» **What is required**
Only one span belongs in the answer: the line holding "ring dip: (202, 220)" through the last line of the entries below, retyped exactly.
>>>>>
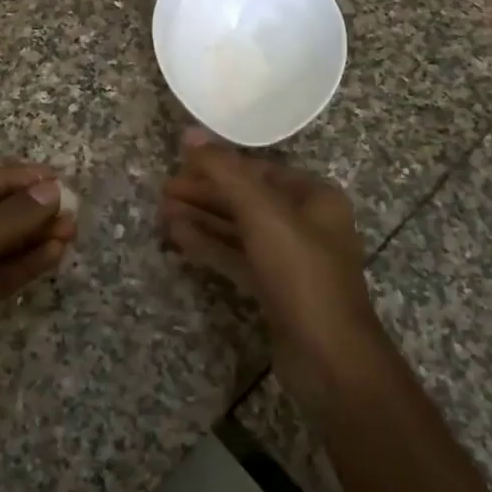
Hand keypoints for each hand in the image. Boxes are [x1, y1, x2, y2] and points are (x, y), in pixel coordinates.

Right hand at [159, 128, 383, 406]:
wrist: (330, 359)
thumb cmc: (301, 273)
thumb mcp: (261, 213)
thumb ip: (224, 170)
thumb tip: (188, 132)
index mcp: (314, 197)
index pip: (257, 171)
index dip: (217, 166)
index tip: (178, 166)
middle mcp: (306, 223)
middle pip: (246, 199)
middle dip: (204, 194)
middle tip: (162, 192)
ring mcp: (290, 259)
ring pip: (239, 230)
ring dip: (202, 220)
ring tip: (161, 214)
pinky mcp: (275, 290)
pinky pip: (238, 257)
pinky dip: (210, 246)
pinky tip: (178, 238)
<<<<<
» **Answer space**
ring dip: (202, 220)
ring tip: (161, 214)
pinky mcp: (275, 290)
pinky pip: (238, 257)
pinky dip: (210, 246)
pinky tip: (178, 238)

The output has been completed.